Task directions:
In the records that follow, find each line with the word "COMPLETE" and copy it.

(Records drawn from a dataset)

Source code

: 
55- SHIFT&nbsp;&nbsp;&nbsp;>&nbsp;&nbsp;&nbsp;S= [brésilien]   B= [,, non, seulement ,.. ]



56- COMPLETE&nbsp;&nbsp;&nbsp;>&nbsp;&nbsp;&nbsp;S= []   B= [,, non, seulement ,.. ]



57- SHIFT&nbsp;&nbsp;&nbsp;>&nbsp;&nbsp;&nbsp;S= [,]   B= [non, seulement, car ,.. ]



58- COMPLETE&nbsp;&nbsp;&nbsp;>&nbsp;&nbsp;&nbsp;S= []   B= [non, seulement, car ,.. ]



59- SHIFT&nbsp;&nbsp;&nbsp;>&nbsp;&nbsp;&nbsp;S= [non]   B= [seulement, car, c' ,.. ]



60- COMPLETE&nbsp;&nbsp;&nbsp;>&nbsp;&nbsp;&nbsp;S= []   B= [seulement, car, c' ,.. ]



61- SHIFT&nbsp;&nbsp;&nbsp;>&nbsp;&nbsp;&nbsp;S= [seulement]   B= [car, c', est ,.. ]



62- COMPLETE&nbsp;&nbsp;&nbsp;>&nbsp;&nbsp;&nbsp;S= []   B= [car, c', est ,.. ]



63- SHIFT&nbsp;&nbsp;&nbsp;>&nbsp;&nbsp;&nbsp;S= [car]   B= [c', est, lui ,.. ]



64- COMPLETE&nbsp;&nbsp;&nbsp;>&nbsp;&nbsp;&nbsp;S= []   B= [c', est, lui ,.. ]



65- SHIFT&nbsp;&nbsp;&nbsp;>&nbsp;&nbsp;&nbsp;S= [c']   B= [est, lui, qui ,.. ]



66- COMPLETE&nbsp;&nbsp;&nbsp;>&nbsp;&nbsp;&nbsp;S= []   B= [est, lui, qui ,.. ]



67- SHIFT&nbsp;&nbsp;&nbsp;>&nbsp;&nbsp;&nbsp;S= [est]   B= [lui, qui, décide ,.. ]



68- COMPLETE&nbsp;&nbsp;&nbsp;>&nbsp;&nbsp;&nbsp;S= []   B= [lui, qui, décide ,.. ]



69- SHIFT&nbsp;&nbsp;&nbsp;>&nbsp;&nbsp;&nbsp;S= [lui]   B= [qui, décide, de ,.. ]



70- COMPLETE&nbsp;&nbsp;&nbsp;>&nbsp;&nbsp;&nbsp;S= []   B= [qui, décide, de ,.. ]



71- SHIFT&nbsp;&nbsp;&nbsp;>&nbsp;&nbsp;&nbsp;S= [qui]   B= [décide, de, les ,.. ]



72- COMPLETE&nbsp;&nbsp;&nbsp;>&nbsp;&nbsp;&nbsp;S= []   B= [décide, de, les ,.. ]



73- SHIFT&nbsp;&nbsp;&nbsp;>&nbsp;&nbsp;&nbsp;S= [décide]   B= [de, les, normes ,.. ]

Response to the task:
56- COMPLETE&nbsp;&nbsp;&nbsp;>&nbsp;&nbsp;&nbsp;S= []   B= [,, non, seulement ,.. ]
58- COMPLETE&nbsp;&nbsp;&nbsp;>&nbsp;&nbsp;&nbsp;S= []   B= [non, seulement, car ,.. ]
60- COMPLETE&nbsp;&nbsp;&nbsp;>&nbsp;&nbsp;&nbsp;S= []   B= [seulement, car, c' ,.. ]
62- COMPLETE&nbsp;&nbsp;&nbsp;>&nbsp;&nbsp;&nbsp;S= []   B= [car, c', est ,.. ]
64- COMPLETE&nbsp;&nbsp;&nbsp;>&nbsp;&nbsp;&nbsp;S= []   B= [c', est, lui ,.. ]
66- COMPLETE&nbsp;&nbsp;&nbsp;>&nbsp;&nbsp;&nbsp;S= []   B= [est, lui, qui ,.. ]
68- COMPLETE&nbsp;&nbsp;&nbsp;>&nbsp;&nbsp;&nbsp;S= []   B= [lui, qui, décide ,.. ]
70- COMPLETE&nbsp;&nbsp;&nbsp;>&nbsp;&nbsp;&nbsp;S= []   B= [qui, décide, de ,.. ]
72- COMPLETE&nbsp;&nbsp;&nbsp;>&nbsp;&nbsp;&nbsp;S= []   B= [décide, de, les ,.. ]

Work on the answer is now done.